## EXERCISE DIRECTIONS
Look through the listing below for the string "towel". Show each line where it occurs.

BEGIN EXCERPTED DATA

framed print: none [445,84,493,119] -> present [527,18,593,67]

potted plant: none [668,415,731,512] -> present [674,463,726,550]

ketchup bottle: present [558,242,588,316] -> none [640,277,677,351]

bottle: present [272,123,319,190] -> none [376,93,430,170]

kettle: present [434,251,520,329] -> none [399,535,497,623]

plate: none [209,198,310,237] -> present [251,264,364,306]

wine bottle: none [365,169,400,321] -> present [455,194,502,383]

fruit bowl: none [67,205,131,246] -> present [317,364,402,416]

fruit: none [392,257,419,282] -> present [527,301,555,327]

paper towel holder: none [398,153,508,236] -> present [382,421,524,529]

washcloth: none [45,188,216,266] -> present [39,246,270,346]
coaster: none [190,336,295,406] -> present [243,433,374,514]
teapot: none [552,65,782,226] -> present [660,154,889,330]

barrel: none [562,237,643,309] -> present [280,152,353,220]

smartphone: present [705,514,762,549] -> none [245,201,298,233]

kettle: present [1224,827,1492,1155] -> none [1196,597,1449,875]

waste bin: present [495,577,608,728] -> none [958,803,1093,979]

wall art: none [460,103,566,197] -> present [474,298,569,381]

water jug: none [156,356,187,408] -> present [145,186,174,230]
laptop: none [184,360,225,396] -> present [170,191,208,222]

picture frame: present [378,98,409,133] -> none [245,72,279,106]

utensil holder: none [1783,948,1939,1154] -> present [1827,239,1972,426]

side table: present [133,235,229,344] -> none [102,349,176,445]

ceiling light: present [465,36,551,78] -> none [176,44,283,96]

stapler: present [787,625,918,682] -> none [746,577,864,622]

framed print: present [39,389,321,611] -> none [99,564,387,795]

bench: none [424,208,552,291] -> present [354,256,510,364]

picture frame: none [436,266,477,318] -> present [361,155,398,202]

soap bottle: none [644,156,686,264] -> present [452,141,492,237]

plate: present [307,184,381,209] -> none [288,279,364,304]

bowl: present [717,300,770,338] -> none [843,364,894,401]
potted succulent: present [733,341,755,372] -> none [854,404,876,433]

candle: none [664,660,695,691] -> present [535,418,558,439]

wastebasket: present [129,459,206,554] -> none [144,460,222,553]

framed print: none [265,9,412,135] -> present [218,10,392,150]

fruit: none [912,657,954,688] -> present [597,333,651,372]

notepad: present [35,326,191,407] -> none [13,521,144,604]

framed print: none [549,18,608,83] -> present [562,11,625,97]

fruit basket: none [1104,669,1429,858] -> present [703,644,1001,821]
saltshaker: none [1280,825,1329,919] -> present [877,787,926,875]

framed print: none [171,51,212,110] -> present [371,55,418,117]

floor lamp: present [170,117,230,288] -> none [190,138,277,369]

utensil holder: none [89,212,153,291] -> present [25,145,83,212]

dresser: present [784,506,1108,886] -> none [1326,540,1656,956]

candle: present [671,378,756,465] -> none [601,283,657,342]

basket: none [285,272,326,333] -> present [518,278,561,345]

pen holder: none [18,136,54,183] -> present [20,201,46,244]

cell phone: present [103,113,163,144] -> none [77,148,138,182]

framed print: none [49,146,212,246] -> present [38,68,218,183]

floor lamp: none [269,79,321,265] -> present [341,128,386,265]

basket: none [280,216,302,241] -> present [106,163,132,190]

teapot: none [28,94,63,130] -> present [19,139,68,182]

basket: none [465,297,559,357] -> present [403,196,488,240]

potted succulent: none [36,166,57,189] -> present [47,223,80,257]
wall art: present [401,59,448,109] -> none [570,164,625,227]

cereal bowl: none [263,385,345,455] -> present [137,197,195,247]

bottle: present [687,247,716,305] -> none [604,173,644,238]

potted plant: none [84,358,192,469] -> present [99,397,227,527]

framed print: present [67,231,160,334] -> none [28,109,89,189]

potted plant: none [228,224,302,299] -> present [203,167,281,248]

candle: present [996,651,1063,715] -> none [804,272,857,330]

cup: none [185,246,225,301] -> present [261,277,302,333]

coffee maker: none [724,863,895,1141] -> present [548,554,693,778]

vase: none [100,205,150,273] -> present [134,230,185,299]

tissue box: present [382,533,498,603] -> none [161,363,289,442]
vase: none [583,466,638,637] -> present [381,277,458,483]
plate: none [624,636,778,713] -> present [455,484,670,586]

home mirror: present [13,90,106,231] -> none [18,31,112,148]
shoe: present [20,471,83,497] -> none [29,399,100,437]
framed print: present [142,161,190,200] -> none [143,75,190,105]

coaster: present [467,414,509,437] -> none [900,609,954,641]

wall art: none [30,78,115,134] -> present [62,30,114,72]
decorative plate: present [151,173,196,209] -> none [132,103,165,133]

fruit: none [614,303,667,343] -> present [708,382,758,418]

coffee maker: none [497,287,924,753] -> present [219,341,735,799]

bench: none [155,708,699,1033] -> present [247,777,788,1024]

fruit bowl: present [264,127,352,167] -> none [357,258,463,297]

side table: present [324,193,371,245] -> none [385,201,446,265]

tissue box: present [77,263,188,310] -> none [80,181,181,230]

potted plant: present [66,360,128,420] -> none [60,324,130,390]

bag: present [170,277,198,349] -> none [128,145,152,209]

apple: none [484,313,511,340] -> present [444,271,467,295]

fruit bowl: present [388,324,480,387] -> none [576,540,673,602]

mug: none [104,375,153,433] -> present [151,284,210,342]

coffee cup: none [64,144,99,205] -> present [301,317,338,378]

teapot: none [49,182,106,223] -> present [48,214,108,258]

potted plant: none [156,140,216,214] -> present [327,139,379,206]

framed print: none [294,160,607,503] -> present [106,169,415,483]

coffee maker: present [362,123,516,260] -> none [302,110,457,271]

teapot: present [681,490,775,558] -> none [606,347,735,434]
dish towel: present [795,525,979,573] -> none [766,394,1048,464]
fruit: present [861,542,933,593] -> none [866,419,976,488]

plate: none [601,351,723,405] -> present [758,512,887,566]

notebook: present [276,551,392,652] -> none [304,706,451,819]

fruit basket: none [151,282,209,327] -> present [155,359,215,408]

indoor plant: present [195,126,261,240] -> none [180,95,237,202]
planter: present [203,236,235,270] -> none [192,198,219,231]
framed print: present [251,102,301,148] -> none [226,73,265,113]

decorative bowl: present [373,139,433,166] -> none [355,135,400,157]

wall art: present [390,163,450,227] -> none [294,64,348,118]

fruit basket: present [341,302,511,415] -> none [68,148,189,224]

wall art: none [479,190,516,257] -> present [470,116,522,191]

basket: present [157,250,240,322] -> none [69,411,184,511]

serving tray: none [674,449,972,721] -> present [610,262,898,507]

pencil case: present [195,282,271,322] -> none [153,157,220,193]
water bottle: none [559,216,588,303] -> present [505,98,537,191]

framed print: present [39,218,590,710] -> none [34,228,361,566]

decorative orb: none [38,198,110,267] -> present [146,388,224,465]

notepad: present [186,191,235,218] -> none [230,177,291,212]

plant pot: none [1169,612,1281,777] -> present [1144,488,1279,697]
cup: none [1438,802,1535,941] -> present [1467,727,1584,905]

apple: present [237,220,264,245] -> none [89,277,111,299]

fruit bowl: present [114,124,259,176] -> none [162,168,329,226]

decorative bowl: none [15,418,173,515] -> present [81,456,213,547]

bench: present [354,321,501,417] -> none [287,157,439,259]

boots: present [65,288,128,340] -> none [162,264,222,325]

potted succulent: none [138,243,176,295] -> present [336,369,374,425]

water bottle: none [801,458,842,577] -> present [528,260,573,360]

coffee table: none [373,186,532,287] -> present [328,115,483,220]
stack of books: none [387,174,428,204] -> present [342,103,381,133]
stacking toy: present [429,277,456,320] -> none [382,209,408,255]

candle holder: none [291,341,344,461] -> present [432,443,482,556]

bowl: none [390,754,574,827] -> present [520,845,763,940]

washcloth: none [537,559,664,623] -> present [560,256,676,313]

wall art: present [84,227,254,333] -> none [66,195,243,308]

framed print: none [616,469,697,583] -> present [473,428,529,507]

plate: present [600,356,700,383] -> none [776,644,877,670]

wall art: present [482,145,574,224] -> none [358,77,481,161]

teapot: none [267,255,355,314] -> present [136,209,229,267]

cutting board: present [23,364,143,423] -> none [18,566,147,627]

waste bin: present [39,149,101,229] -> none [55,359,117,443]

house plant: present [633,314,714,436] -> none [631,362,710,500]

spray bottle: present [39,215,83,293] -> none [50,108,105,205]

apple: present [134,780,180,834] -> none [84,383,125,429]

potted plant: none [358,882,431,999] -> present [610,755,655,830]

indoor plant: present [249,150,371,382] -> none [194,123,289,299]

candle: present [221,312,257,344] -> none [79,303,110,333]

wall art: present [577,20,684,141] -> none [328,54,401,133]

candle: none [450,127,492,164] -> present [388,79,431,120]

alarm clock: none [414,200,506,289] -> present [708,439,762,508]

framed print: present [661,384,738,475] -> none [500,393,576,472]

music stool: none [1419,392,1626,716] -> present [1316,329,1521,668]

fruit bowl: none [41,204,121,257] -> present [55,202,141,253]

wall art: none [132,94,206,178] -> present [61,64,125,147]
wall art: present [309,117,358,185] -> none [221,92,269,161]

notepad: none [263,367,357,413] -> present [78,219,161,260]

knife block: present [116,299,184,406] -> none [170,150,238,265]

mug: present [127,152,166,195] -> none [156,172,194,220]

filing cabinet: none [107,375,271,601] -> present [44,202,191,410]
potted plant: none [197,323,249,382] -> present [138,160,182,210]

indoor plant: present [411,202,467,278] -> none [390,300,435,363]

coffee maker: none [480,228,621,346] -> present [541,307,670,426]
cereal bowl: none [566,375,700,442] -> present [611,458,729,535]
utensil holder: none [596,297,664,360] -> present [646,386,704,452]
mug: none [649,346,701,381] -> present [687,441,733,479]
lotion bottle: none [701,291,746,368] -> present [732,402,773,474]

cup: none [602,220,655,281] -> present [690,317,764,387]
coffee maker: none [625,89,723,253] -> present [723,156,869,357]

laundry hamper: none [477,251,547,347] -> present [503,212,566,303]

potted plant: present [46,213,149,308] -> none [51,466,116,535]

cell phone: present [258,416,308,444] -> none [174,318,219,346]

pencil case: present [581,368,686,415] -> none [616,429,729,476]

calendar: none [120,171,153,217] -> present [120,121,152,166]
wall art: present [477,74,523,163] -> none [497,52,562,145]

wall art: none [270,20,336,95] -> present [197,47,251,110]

END EXCERPTED DATA

## OUTPUT FOR THIS TASK
paper towel holder: none [398,153,508,236] -> present [382,421,524,529]
dish towel: present [795,525,979,573] -> none [766,394,1048,464]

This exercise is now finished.